Liu’s stories have won most major critical science-fiction and fantasy awards. His first novel, inspired by the civil chaos stemming from the death of China’s first emperor, is poised to break him out to a more commercial audience.
The island nations of Dara only ceased warring with one another when King Réon of Xana conquered them and united them into an empire. But now the emperor is dead; his young, spoiled heir actively avoids ruling, and his power-hungry advisers are not up to the task, either. Old rivalries stir as various rebellions spring up. Chief among the rebels are two men of the old kingdom of Cocru: the sneaky, clever commoner-turned–able politician Kuni Garu and the deposed noble Mata Zyndu, an 8-foot-tall, double-pupiled warrior who values honor above all else. At first, Kuni and Mata are like brothers, but their ideological differences soon drive them apart.

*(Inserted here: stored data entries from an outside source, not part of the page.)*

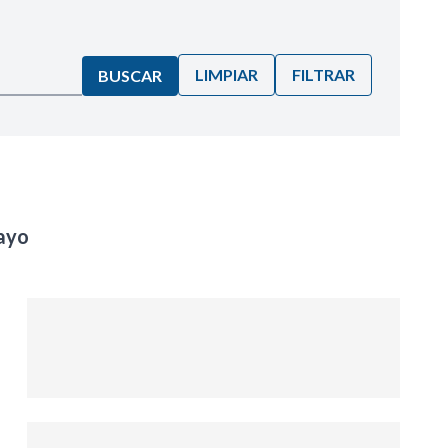
LIMPIAR
FILTRAR
BUSCAR
ayo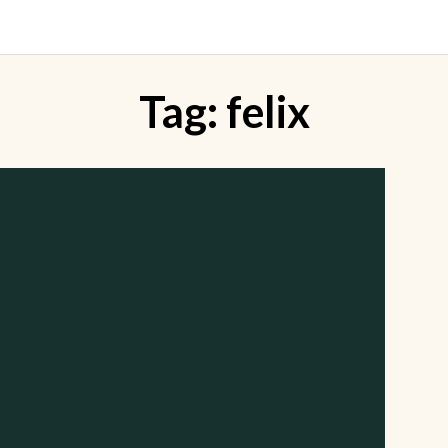
Tag:
felix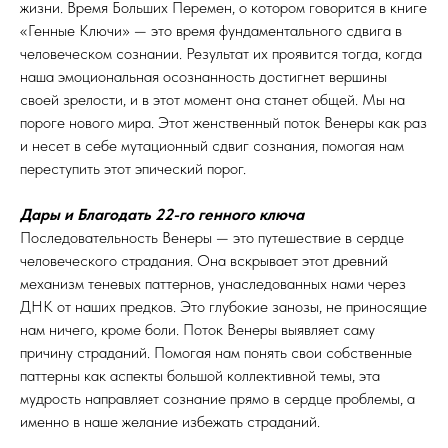
жизни. Время Больших Перемен, о котором говорится в книге
«Генные Ключи» — это время фундаментального сдвига в
человеческом сознании. Результат их проявится тогда, когда
наша эмоциональная осознанность достигнет вершины
своей зрелости, и в этот момент она станет общей. Мы на
пороге нового мира. Этот женственный поток Венеры как раз
и несет в себе мутационный сдвиг сознания, помогая нам
переступить этот эпический порог.
Дары и Благодать 22-го генного ключа
Последовательность Венеры — это путешествие в сердце
человеческого страдания. Она вскрывает этот древний
механизм теневых паттернов, унаследованных нами через
ДНК от наших предков. Это глубокие занозы, не приносящие
нам ничего, кроме боли. Поток Венеры выявляет саму
причину страданий. Помогая нам понять свои собственные
паттерны как аспекты большой коллективной темы, эта
мудрость направляет сознание прямо в сердце проблемы, а
именно в наше желание избежать страданий.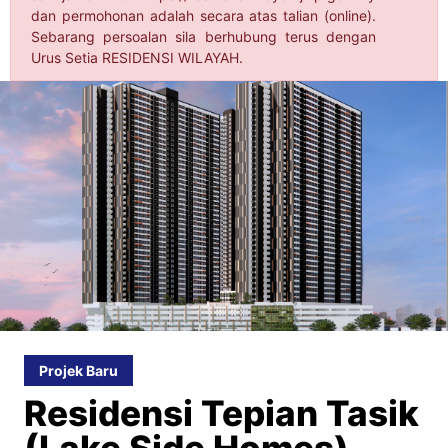
dan permohonan adalah secara atas talian (online).
Sebarang persoalan sila berhubung terus dengan
Urus Setia RESIDENSI WILAYAH.
Projek Baru
Tasik
Residensi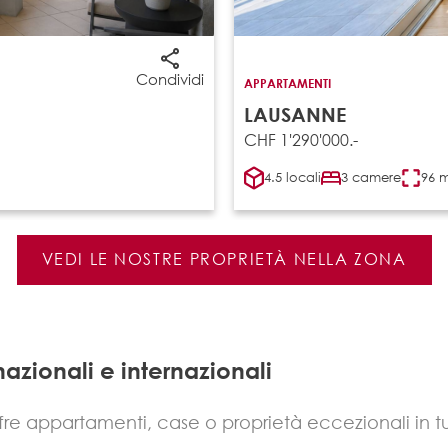
Condividi
APPARTAMENTI
LAUSANNE
CHF 1'290'000.-
4.5 locali
3 camere
96 
VEDI LE NOSTRE PROPRIETÀ NELLA ZONA
 nazionali e internazionali
fre appartamenti, case o proprietà eccezionali in t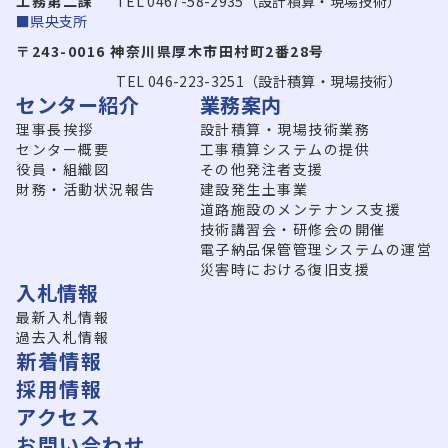
工務第二課
TEL 0467-58-2935（設計積算・現場技術）
■県央支所
〒243-0016 神奈川県厚木市田村町2番28号
TEL 046-223-3251（設計積算・現場技術）
センター紹介
業務案内
理事長挨拶
設計積算・現場技術業務
センター概要
工事積算システムの提供
役員・組織図
その他発注者支援
財務・活動状況報告
建設発生土事業
道路施設のメンテナンス支援
技術講習会・研修会の開催
電子納品保管管理システムの運営
災害時における復旧支援
入札情報
最新入札情報
過去入札情報
新着情報
採用情報
アクセス
お問い合わせ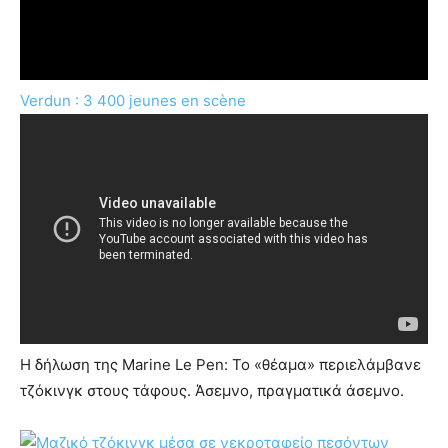
Verdun : 3 400 jeunes en scène
Η δήλωση της Marine Le Pen: Το «θέαμα» περιελάμβανε
τζόκινγκ στους τάφους. Άσεμνο, πραγματικά άσεμνο.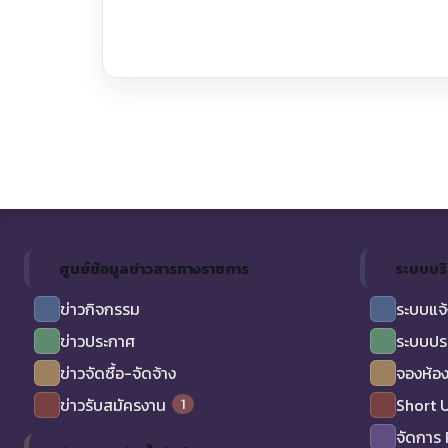
ศูนย์ข้อมูลข่าวสารทางราชการ
ระบบบร
ข่าวกิจกรรม
ระบบแจ้
ข่าวประกาศ
ระบบปร
ข่าวจัดซื้อ-จัดจ้าง
จองห้อง
1
ข่าวรับสมัครงาน
Short 
จัดการ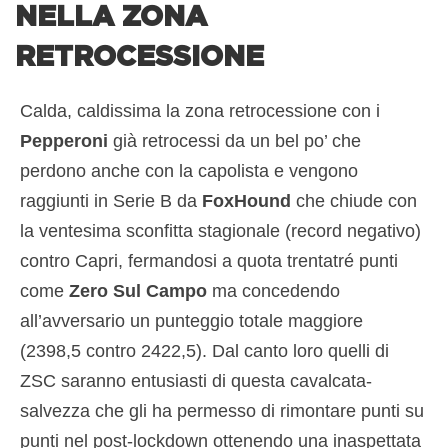
NELLA ZONA
RETROCESSIONE
Calda, caldissima la zona retrocessione con i
Pepperoni
già retrocessi da un bel po’ che
perdono anche con la capolista e vengono
raggiunti in Serie B da
FoxHound
che chiude con
la ventesima sconfitta stagionale (record negativo)
contro Capri, fermandosi a quota trentatré punti
come
Zero Sul Campo
ma concedendo
all’avversario un punteggio totale maggiore
(2398,5 contro 2422,5). Dal canto loro quelli di
ZSC saranno entusiasti di questa cavalcata-
salvezza che gli ha permesso di rimontare punti su
punti nel post-lockdown ottenendo una inaspettata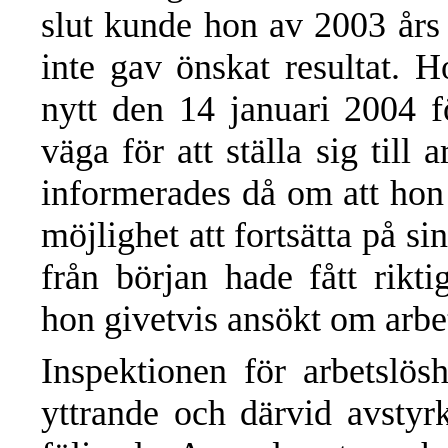
slut kunde hon av 2003 års 
inte gav önskat resultat. 
nytt den 14 januari 2004 fö
väga för att ställa sig til
informerades då om att hon
möjlighet att fortsätta på s
från början hade fått rikt
hon givetvis ansökt om arbet
Inspektionen för arbetslös
yttrande och därvid avstyrk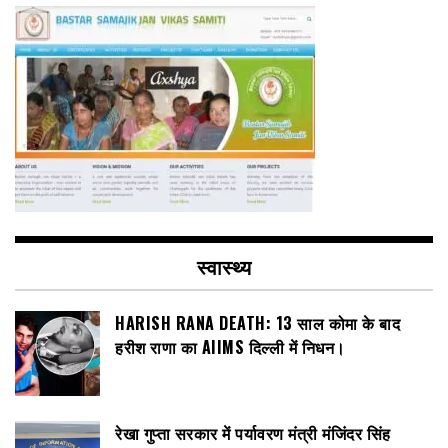
स्वास्थ्य
HARISH RANA DEATH: 13 साल कोमा के बाद
हरीश राणा का AIIMS दिल्ली में निधन।
रेखा गुप्ता सरकार में पर्यावरण मंत्री मंजिंदर सिंह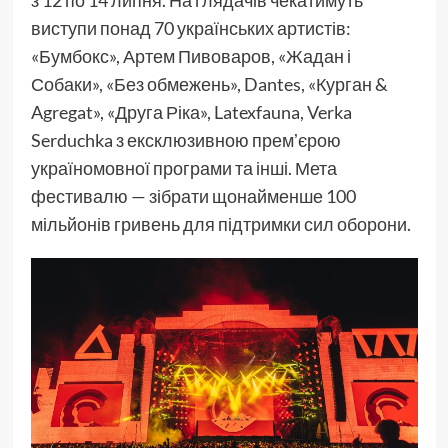
з 12 по 14 липня. На глядачів чекатимуть
виступи понад 70 українських артистів:
«Бумбокс», Артем Пивоваров, «Жадан і
Собаки», «Без обмежень», Dantes, «Курган &
Agregat», «Друга Ріка», Latexfauna, Verka
Serduchka з ексклюзивною премʼєрою
україномовної програми та інші. Мета
фестивалю — зібрати щонайменше 100
мільйонів гривень для підтримки сил оборони.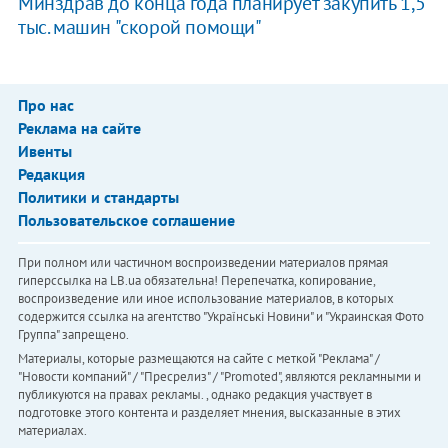
Минздрав до конца года планирует закупить 1,5
тыс. машин "скорой помощи"
Про нас
Реклама на сайте
Ивенты
Редакция
Политики и стандарты
Пользовательское соглашение
При полном или частичном воспроизведении материалов прямая
гиперссылка на LB.ua обязательна! Перепечатка, копирование,
воспроизведение или иное использование материалов, в которых
содержится ссылка на агентство "Українськi Новини" и "Украинская Фото
Группа" запрещено.
Материалы, которые размещаются на сайте с меткой "Реклама" /
"Новости компаний" / "Пресрелиз" / "Promoted", являются рекламными и
публикуются на правах рекламы. , однако редакция участвует в
подготовке этого контента и разделяет мнения, высказанные в этих
материалах.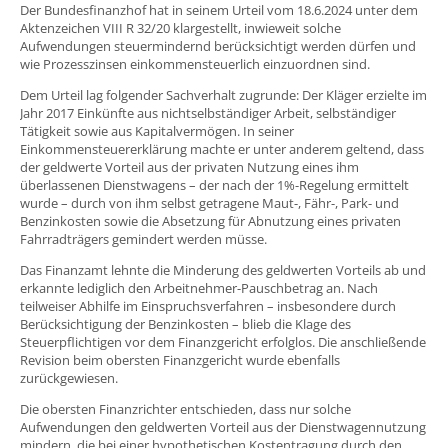
Der Bundesfinanzhof hat in seinem Urteil vom 18.6.2024 unter dem
Aktenzeichen VIII R 32/20 klargestellt, inwieweit solche
Aufwendungen steuermindernd berücksichtigt werden dürfen und
wie Prozesszinsen einkommensteuerlich einzuordnen sind.
Dem Urteil lag folgender Sachverhalt zugrunde: Der Kläger erzielte im
Jahr 2017 Einkünfte aus nichtselbständiger Arbeit, selbständiger
Tätigkeit sowie aus Kapitalvermögen. In seiner
Einkommensteuererklärung machte er unter anderem geltend, dass
der geldwerte Vorteil aus der privaten Nutzung eines ihm
überlassenen Dienstwagens – der nach der 1%-Regelung ermittelt
wurde – durch von ihm selbst getragene Maut-, Fähr-, Park- und
Benzinkosten sowie die Absetzung für Abnutzung eines privaten
Fahrradträgers gemindert werden müsse.
Das Finanzamt lehnte die Minderung des geldwerten Vorteils ab und
erkannte lediglich den Arbeitnehmer-Pauschbetrag an. Nach
teilweiser Abhilfe im Einspruchsverfahren – insbesondere durch
Berücksichtigung der Benzinkosten – blieb die Klage des
Steuerpflichtigen vor dem Finanzgericht erfolglos. Die anschließende
Revision beim obersten Finanzgericht wurde ebenfalls
zurückgewiesen.
Die obersten Finanzrichter entschieden, dass nur solche
Aufwendungen den geldwerten Vorteil aus der Dienstwagennutzung
mindern, die bei einer hypothetischen Kostentragung durch den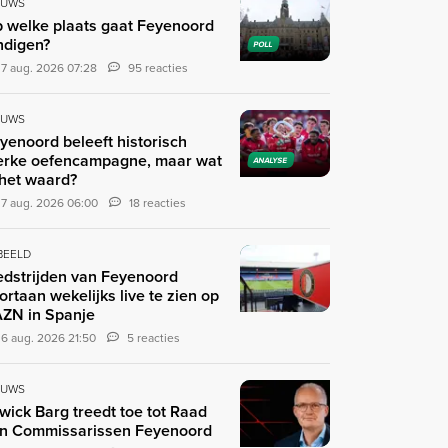
EUWS
 welke plaats gaat Feyenoord
ndigen?
POLL
7 aug. 2026 07:28
95 reacties
EUWS
yenoord beleeft historisch
erke oefencampagne, maar wat
ANALYSE
 het waard?
7 aug. 2026 06:00
18 reacties
 BEELD
dstrijden van Feyenoord
ortaan wekelijks live te zien op
ZN in Spanje
6 aug. 2026 21:50
5 reacties
EUWS
wick Barg treedt toe tot Raad
n Commissarissen Feyenoord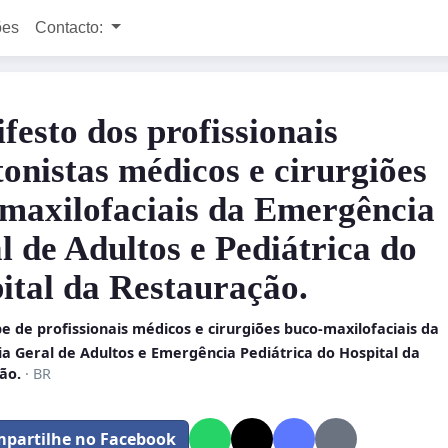
ões
Contacto:
festo dos profissionais
tonistas médicos e cirurgiões
maxilofaciais da Emergência
l de Adultos e Pediátrica do
ital da Restauração.
e de profissionais médicos e cirurgiões buco-maxilofaciais da
a Geral de Adultos e Emergência Pediátrica do Hospital da
ão.
· BR
partilhe no Facebook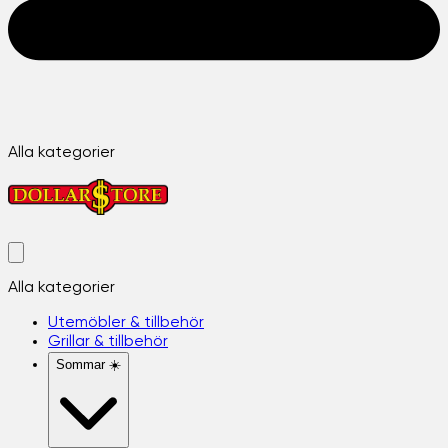
Alla kategorier
Alla kategorier
Utemöbler & tillbehör
Grillar & tillbehör
Sommar ☀️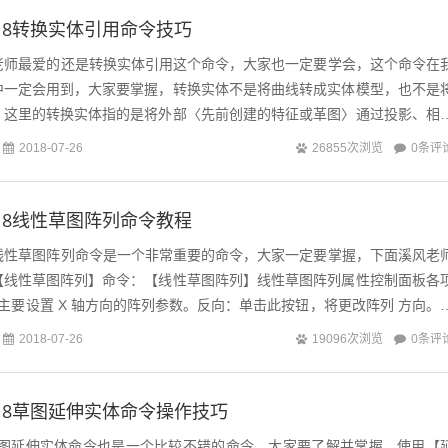
s2018转换实体引用命令技巧
s中溪风老师最爱的还是转换实体引用这个命令，大家也一定要学会，这个命令在
中一定会用到，大家要掌握，转换实体不是将曲线转成实体模型，也不是
，这里的转换实体指的是将外部〈先前创建的特征或革图〉通过投影、相
。其实SolidWor...
0条评
2018-07-26
26855次浏览
s2018线性草图阵列命令教程
s草图中线性草图阵列命令是一个非常重要的命令，大家一定要掌握，下面溪风老
【线性草图阵列】命令：【线性草图阵列】线性草图阵列属性控制面板各
主要设置 X 轴方向的阵列参数。反向：单击此按钮，将更改阵列 方向。
箭头， 拖动箭头顶...
0条评
2018-07-26
19096次浏览
s2018草图延伸实体命令操作技巧
s草图延伸实体命令也是一个比较不错的命令，大家要了解并掌握。使用【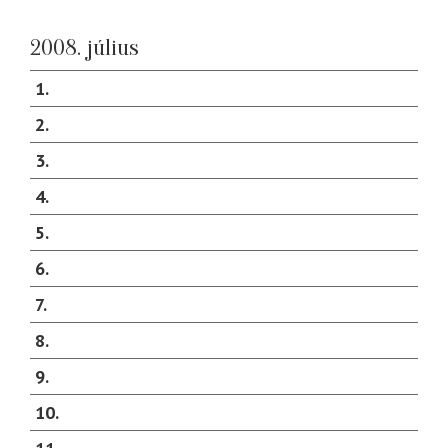
2008. július
1
2
3
4
5
6
7
8
9
10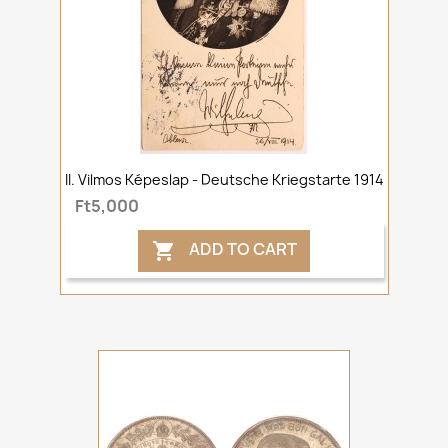
II. Vilmos Képeslap - Deutsche Kriegstarte 1914
Ft5,000
ADD TO CART
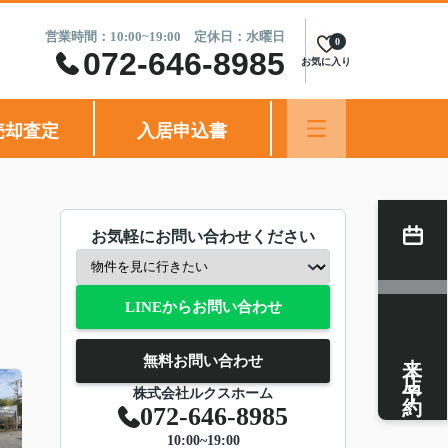
営業時間：10:00~19:00 定休日：水曜日
0
072-646-8985
お気に入り
売却査定
入居申込書
お気軽にお問い合わせください
LINEからお問い合わせ
来店予約
無料お問い合わせ
株式会社ルクスホーム
072-646-8985
10:00~19:00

The epic fantasy genre can only be enriched by more novels drawing from non-Western traditions. Liu’s ambitious work expertly blends mythology, history, military tactics, and technological innovation (airships and submarines). There are plenty of excellent action scenes—the scene in which Kuni and his allies employ horned, scaled whales to attack an armada is particularly enjoyable. However, Liu’s characters could use a bit more texture; at times, they seem little more than puppets manipulated by Dara’s gods—or perhaps by the author: the novel is a door-stopper of an argument for the value of brains over brawn and flexible thinking over hidebound tradition. Liu’s plotting can also appear a bit thin and contrived; the outcomes of too many key battles hinge on one side contemptuously underestimating the other. Perhaps history bears Liu out on this point, but it doesn't make for convincing fiction.
A reasonable start, on the whole; let’s see where the series goes.